Admiral Cochrane's squadron
| Ship | Rate | Guns | Navy | Commander |
| HMS Neptune | Second rate | 98 |  | Rear-Admiral Hon. Sir Alexander Cochrane Captain Charles Dilkes |
| HMS Pompee | Third rate | 74 |  | Commodore George Cockburn |
| HMS York | Third rate | 74 |  | Captain Robert Barton |
| HMS Belleisle | Third rate | 74 |  | Captain William Charles Fahie |
| HMS Captain | Third rate | 74 |  | Captain James Athol Wood |
| HMS Intrepid | Third rate | 64 |  | Captain Christopher Nesham |
| HMS Ulysses | Fifth rate | 44 |  | Captain Edward Woollcombe |
| HMS Acasta | Fifth rate | 40 |  | Captain Philip Beaver |
| HMS Penelope | Fifth rate | 36 |  | Captain John Dick |
| HMS Ethalion | Fifth rate | 38 |  | Captain Thomas John Cochrane |
| HMS Aeolus | Fifth rate | 32 |  | Captain Lord William FitzRoy |
| HMS Circe | Fifth rate | 32 |  | Captain Hugh Pigot |
| HMS Cleopatra | Fifth rate | 38 |  | Captain Samuel John Broke Pechell |
| HMS Eurydice | Sixth rate | 24 |  | Captain James Bradshaw |
| HMS Cherub | Brig | 18 |  | Commander Thomas Tudor Tucker |
| HMS Goree | Brig | 18 |  | Commander Joseph Spear |
| HMS Starr | Brig | 18 |  | Commander Francis Augustus Collier |
| HMS Stork | Brig | 18 |  | Commander George Le Geyt |
| HMS Amaranthe | Brig | 18 |  | Commander Edward Pelham Brenton |
| HMS Forester | Brig | 18 |  | Commander John Richards |
| HMS Frolic | Brig | 18 |  | Commander Thomas Whinyates |
| HMS Recruit | Brig | 18 |  | Commander Charles John Napier |
| HMS Wolverine | Brig | 18 |  | Commander John Simpson |
In addition, the invasion fleet included 21 smaller warships and a number of transports.
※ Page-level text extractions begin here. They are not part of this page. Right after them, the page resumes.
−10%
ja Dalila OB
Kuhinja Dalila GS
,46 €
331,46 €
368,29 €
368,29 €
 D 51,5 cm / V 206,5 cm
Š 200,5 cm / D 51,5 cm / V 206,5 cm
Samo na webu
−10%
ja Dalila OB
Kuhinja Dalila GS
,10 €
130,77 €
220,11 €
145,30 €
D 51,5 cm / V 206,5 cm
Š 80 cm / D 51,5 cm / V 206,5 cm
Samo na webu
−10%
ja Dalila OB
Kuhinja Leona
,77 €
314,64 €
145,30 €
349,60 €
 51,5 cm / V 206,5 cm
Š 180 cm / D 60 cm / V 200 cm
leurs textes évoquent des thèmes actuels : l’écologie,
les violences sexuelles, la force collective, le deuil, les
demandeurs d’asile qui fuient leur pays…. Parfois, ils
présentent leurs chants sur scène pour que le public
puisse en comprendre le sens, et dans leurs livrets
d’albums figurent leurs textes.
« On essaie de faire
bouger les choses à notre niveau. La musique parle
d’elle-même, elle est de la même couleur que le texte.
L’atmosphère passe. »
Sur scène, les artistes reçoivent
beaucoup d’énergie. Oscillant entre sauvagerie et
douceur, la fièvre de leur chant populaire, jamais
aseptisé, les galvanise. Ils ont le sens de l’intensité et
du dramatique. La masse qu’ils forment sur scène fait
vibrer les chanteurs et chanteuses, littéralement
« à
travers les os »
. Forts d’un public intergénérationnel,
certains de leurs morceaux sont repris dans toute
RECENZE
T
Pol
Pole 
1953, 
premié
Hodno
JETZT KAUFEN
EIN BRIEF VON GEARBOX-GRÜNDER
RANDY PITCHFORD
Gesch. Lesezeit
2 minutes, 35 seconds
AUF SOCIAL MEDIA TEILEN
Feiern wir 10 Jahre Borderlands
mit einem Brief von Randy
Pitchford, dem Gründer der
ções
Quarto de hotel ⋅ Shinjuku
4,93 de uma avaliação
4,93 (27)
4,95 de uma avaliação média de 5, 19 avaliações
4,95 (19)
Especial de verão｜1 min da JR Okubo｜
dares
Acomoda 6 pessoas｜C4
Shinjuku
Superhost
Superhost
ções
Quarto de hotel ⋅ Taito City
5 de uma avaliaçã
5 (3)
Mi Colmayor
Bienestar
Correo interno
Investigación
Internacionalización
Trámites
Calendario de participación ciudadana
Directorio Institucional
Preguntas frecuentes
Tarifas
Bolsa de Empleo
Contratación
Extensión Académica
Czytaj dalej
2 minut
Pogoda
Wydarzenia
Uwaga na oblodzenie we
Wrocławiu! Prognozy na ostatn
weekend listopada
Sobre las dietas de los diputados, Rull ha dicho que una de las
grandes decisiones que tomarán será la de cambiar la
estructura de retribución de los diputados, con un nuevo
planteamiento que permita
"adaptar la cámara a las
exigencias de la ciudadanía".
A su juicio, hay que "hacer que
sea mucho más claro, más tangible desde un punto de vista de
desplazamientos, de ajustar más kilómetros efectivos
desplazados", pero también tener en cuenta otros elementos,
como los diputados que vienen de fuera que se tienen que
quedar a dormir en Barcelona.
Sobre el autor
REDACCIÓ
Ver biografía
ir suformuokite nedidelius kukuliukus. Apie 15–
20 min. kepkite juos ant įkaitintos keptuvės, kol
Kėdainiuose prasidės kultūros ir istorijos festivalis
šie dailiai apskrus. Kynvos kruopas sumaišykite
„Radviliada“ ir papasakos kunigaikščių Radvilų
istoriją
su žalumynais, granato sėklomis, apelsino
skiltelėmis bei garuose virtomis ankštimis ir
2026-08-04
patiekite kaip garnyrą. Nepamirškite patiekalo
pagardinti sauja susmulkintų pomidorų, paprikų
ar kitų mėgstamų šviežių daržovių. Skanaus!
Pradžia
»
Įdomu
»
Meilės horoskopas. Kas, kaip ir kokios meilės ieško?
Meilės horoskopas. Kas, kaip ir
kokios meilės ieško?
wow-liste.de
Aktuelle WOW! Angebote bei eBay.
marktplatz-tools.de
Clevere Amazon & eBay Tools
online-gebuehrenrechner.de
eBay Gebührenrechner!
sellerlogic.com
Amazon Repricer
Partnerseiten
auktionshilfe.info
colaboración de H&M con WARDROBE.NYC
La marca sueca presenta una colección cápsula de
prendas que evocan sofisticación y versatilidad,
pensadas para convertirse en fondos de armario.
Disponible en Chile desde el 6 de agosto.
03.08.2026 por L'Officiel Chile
The British Army troops attached to the force included soldiers from the 7th Foot, 8th Foot, 23rd Foot, 13th Foot, 90th Foot, 15th Foot, 60th Rifles, 63rd Foot, 25th Foot, 1st West India Regiment, York Light Infantry Volunteers, and the Royal York Rangers. The expeditionary force was commanded by Lieutenant-General George Beckwith who remained offshore. Direct command of the land campaign was given to Major-General Frederick Maitland and Major-General Sir George Prevost, who delegated tactical command to Brigadier-General Daniel Hoghton.